Ao longo de mais de trezentas páginas, o texto transporta o leitor para uma Salvador habitada por uma jovem boemia culta, frequentadora de espaços que marcaram a vida cultural da cidade, a exemplo da casa de shows Tabaris, o Cine Liceu comandado pelo cineclubista Walter da Silveira e a Universidade Federal da Bahia, quando tinha como reitor o visionário Edgar Santos.
A despeito da veracidade ou não das malfadadas iniciativas revolucionárias, o livro possui falhas que foram reconhecidas pelo autor, a exemplo de uma confusão nos nomes de algumas pessoas. Alfinetando os críticos, Motta minimizou o problema e disse que os erros são poucos e se referem ao oitavo escalão dos personagens que conviveram com o biografado, que não fazem diferença para a compreensão do que levou Glauber Rocha a ser Glauber Rocha.
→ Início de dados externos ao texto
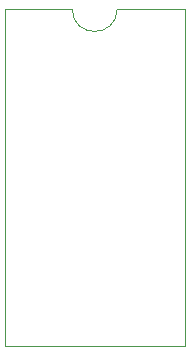
<source format=gbr>
%TF.GenerationSoftware,KiCad,Pcbnew,(6.0.1)*%
%TF.CreationDate,2022-02-13T21:37:46-07:00*%
%TF.ProjectId,GAL_to_bipolar,47414c5f-746f-45f6-9269-706f6c61722e,rev?*%
%TF.SameCoordinates,Original*%
%TF.FileFunction,Profile,NP*%
%FSLAX46Y46*%
G04 Gerber Fmt 4.6, Leading zero omitted, Abs format (unit mm)*
G04 Created by KiCad (PCBNEW (6.0.1)) date 2022-02-13 21:37:46*
%MOMM*%
%LPD*%
G01*
G04 APERTURE LIST*
%TA.AperFunction,Profile*%
%ADD10C,0.025400*%
%TD*%
G04 APERTURE END LIST*
D10*
X142240000Y-62230000D02*
X136525000Y-62230000D01*
X151765000Y-62230000D02*
X146050000Y-62230000D01*
X142240000Y-62230000D02*
G75*
G03*
X146050000Y-62230000I1905000J0D01*
G01*
X136525000Y-90805000D02*
X136525000Y-62230000D01*
X151765000Y-90805000D02*
X151765000Y-62230000D01*
X151765000Y-90805000D02*
X136525000Y-90805000D01*
M02*

</source>
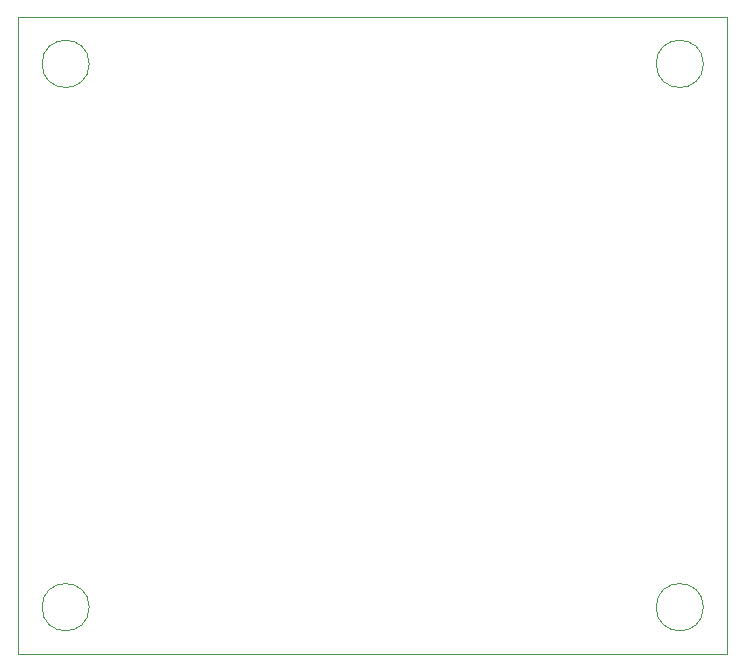
<source format=gbr>
%TF.GenerationSoftware,KiCad,Pcbnew,(7.0.0)*%
%TF.CreationDate,2023-07-05T19:52:24+02:00*%
%TF.ProjectId,atmega328p-gate_controller,61746d65-6761-4333-9238-702d67617465,rev?*%
%TF.SameCoordinates,Original*%
%TF.FileFunction,Profile,NP*%
%FSLAX46Y46*%
G04 Gerber Fmt 4.6, Leading zero omitted, Abs format (unit mm)*
G04 Created by KiCad (PCBNEW (7.0.0)) date 2023-07-05 19:52:24*
%MOMM*%
%LPD*%
G01*
G04 APERTURE LIST*
%TA.AperFunction,Profile*%
%ADD10C,0.100000*%
%TD*%
G04 APERTURE END LIST*
D10*
X58025000Y-53550000D02*
G75*
G03*
X58025000Y-53550000I-2000000J0D01*
G01*
X52025000Y-49550000D02*
X112025000Y-49550000D01*
X112025000Y-49550000D02*
X112025000Y-103550000D01*
X112025000Y-103550000D02*
X52025000Y-103550000D01*
X52025000Y-103550000D02*
X52025000Y-49550000D01*
X110025000Y-99550000D02*
G75*
G03*
X110025000Y-99550000I-2000000J0D01*
G01*
X110025000Y-53550000D02*
G75*
G03*
X110025000Y-53550000I-2000000J0D01*
G01*
X58025000Y-99550000D02*
G75*
G03*
X58025000Y-99550000I-2000000J0D01*
G01*
M02*

</source>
E polêmicas à parte, se é que isto é possível, o livro diverte e tem êxito em cumprir a proposta do escritor, que não quis fazer uma biografia definitiva, mas contar um lado menos conhecido e mais solar da vida de Glauber.
O biografado, claro, facilitou a vida do escritor, protagonizando situações que, talvez não por acaso, dariam um filme. Até pelo modo romanceado como é contada a vida do conquistense, é possível visualizar cenas da Salvador de antigamente, as dificuldades para dirigir Barravento e Deus e o Diabo Na Terra do Sol, a disputa em Cannes com o filme do mestre Nelson Pereira dos Santos, Vidas Secas. Motta, à época da Décima Bienal do Livro da Bahia, chegou a dizer que recebeu contatos de diretores interessados em rodar um longa baseado na obra, mas não deu nome aos supostos bois.
Também merece destaque o projeto gráfico assinado por Luiz Stein, que já havia cuidado do design da biografia anterior de Nelson Motta, Vale Tudo, dedicada a Tim Maia. Aqui, o artista de tom marcadamente pop mergulha em tons de vermelho nas imagens apresentadas no livro e até mesmo em algumas páginas que não possuem qualquer foto. A escolha, aliada às fontes grandes e a escrita leve de Motta, evidenciam a busca por um trabalho de fácil leitura, desvendando aspectos pouco explorados de uma dos maiores expoentes do cinema novo.